Course and Scope of Employment?

Part 1: Holliday v. Tropical Nut & Fruit Co. (COA14-1030)

A recent case out of the North Carolina Court of Appeals addresses multiple hotly contested Worker’s Compensation issues. The case addresses whether an injury arose out of employment, whether the plaintiff suffered a compensable injury, and whether temporary total disability benefits were properly awarded. We will look at each of these issues in separate blog entries.

Today, we will look at whether an injury arose out of the course and scope of the plaintiff’s employment.

Here, a territory manager and sales representative for defendant-employer was at a team-building event in Charlotte, North Carolina. Each employee participated in bowling and/or laser tag at the event. While the plaintiff was playing laser tag, he felt a sharp pain in his leg, which worsened as the game went on. The plaintiff immediately told his superior and iced the knee. Plaintiff eventually had surgery to repair the knee and was laid off from the company in a restructuring the next year.

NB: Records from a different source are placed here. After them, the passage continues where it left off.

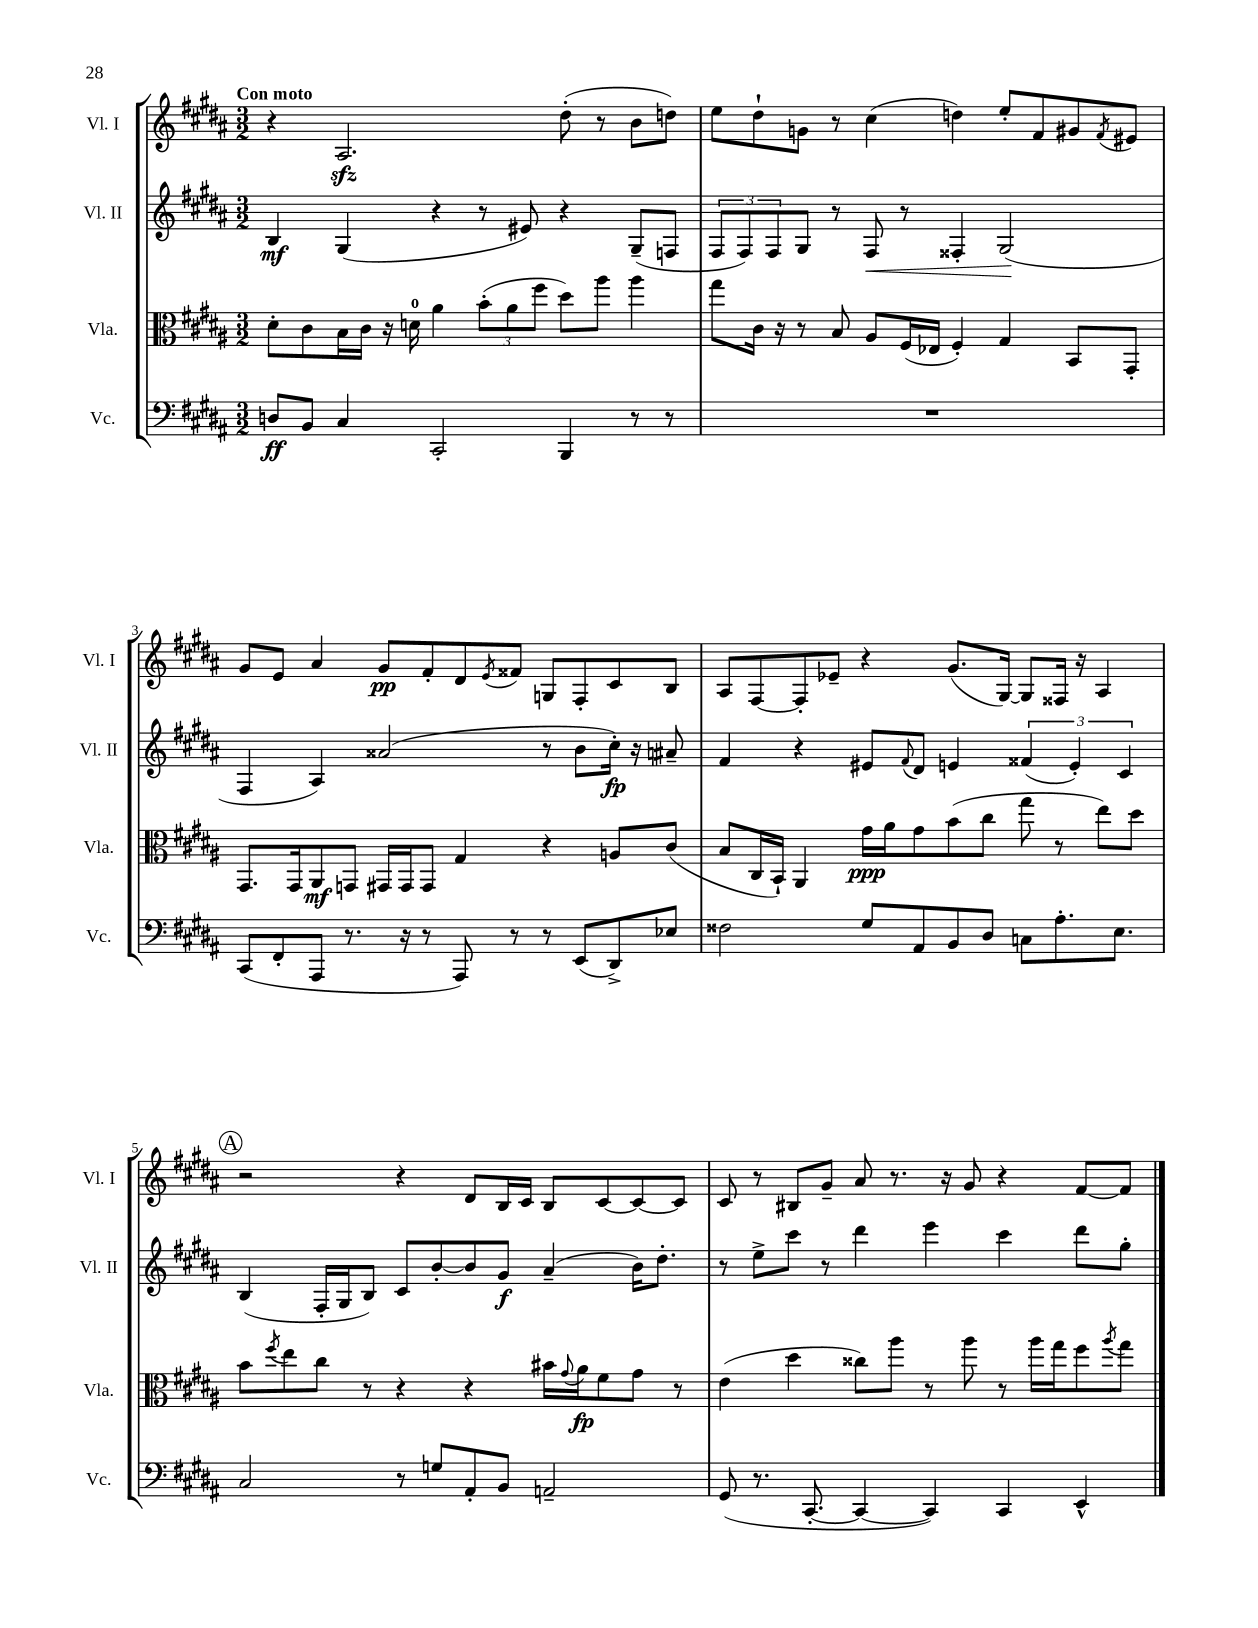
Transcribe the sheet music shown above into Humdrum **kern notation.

**kern	**kern	**kern	**kern
*staff4	*staff3	*staff2	*staff1
*clefF4	*clefC3	*clefG2	*clefG2
*k[f#c#g#d#a#]	*k[f#c#g#d#a#]	*k[f#c#g#d#a#]	*k[f#c#g#d#a#]
*M3/2	*M3/2	*M3/2	*M3/2
8D/L	8d#'\L	4B/	4r
8BB/J	8c#\	.	.
4C#/	16B\L	(4G#/	2.A#/
.	16c#\JJ	.	.
.	16r	.	.
.	16d\	.	.
2CC#'/	4a#\	4r	.
.	(12b'\L	8r	.
.	12a#\	.	.
.	.	8e#/)	.
.	12ff#\J	.	.
4BBB/	8dd#\L)	4r	(8dd#'\
.	8aa#\J	.	8r
8r	4aa#\	(8G#~/L	8b\L
8r	.	8F/J	8dd\J)
=	=	=	=
1.r	8gg#\L	12F#/L	8ee\L
.	.	12F#/)	.
.	16c#\Jk	.	8dd#`\
.	.	12F#/	.
.	16r	.	.
.	8r	8G#/J	8g\J
.	8B/	8r	8r
.	8A#/L	8F#/	(4cc#\
.	(16F#/L	8r	.
.	16E-/JJ	.	.
.	4F#'/)	4F##'/	4dd\)
.	4G#/	(2G#/	8ee'/L
.	.	.	8f#/
.	8BB/L	.	8g#/
.	.	.	8qf#/
.	8GG#'/J	.	8e#/J
=	=	=	=
(8CC#/L	8.GG#/L	4F#/	8g#/L
8FF#'/	.	.	8e/J
.	16GG#/k	.	.
8AAA#/J	8AA#/	4A#/)	4a#/
8.r	8GG/J	.	.
.	16GG#/LL	(2a##/	8g#/L
16r	16GG#/J	.	.
8r	8GG#/J	.	8f#'/
8AAA#/)	4G#/	.	8d#/
.	.	.	8qe/
8r	.	.	8f##/J
8r	4r	8r	8G/L
(8EE/L	.	8b\L	8F#'/
8DD#^/)	8A/L	16cc#'\Jk)	8c#/
.	.	16r	.
8E-/J	(8c#/J	8a#~/	8B/J
=	=	=	=
2F##\	8B/L	4f#/	8A#/L
.	16C#/L	.	[8F#/
.	16BB`/JJ)	.	.
.	4AA#/	4r	8F#'/]
.	.	.	8e-~/J
8G#/L	16g#\LL	8e#/L	4r
.	16a#\J	.	.
.	.	8qqf#/	.
8AA#/	8g#\	8d#/J	.
8BB/	(8b\	4e/	(8.g#/L
8D#/J	8cc#\J	.	.
.	.	.	[16G#/Jk)
8C\L	8gg#\	(6f##/	8G#/]L
8.A#'\	8r	.	16F##/Jk
.	.	6e'/)	.
.	.	.	16r
.	8ee\L)	.	4A#/
8.E\J	.	.	.
.	.	6c#/	.
.	8dd#\J	.	.
=	=	=	=
2C#/	8b\L	(4B/	2r
.	8qff#/	.	.
.	8ee\	.	.
.	8cc#\J	16F#'/LL	.
.	.	16G#/J	.
.	8r	8B/J)	.
8r	4r	8c#/L	4r
8G/L	.	[8b'/	.
8AA#'/	4r	8b/]	8d#/L
8BB/J	.	8g#/J	16B/L
.	.	.	16c#/JJ
2AA~/	16b#\LL	(4a#~/	8B/L
.	8qqg#/	.	.
.	16a#\J	.	.
.	8f#\	.	[8c#/
.	8g#\J	16b\LK)	8c#/_
.	.	8.dd#'\J	.
.	8r	.	8c#/]J
=	=	=	=
(8GG#/	(4e\	8r	8c#/
8.r	.	8ee^\L	8r
.	4dd#\	8ccc#\J	8B#/L
[8.CC#'/	.	.	.
.	.	8r	8g#~/J
4CC#/_	8cc##\L)	4ddd#\	8a#/
.	8aa#\J	.	8.r
4CC#/])	8r	4eee\	.
.	.	.	16r
.	8aa#\	.	8g#/
4CC#/	8r	4ccc#\	4r
.	16aa#\LL	.	.
.	16gg#\J	.	.
4EE^^/	8ff#\	8ddd#\L	[8f#/L
.	8qaa#/	.	.
.	8gg#\J	8gg#'\J	8f#/]J
==	==	==	==
*-	*-	*-	*-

After the surgery, Plaintiff visited another doctor for a second opinion regarding the pain in his knee. The second opinion doctor determined that plaintiff needed a total knee replacement. Plaintiff eventually had the total knee replacement. As the knee replacement was going to require a 3-6 month recovery, Plaintiff then filed a Worker’s Compensation claim for the injury.

The first issue we will look at is whether the injury arose out of and in the course and scope of plaintiff’s employment. This is an interesting issue given the unique circumstances of the injury.

The Full Commission found that the injury did arise out of the course and scope of employment because plaintiff was at a work function that was almost entirely controlled and planned by his employer. The Court of Appeals agreed, holding that the Full Commission had an adequate basis for finding that the injury was in the course and scope of employment. The Court noted that employees were required to attend the event, they were encouraged to participate in the laser tag, and the employer derived a benefit from the conference as a whole.

This case presents a very interesting issue. Even if you are attending a team-building event or off-site conference, you are still likely covered by the provisions of the Worker’s Compensation Act.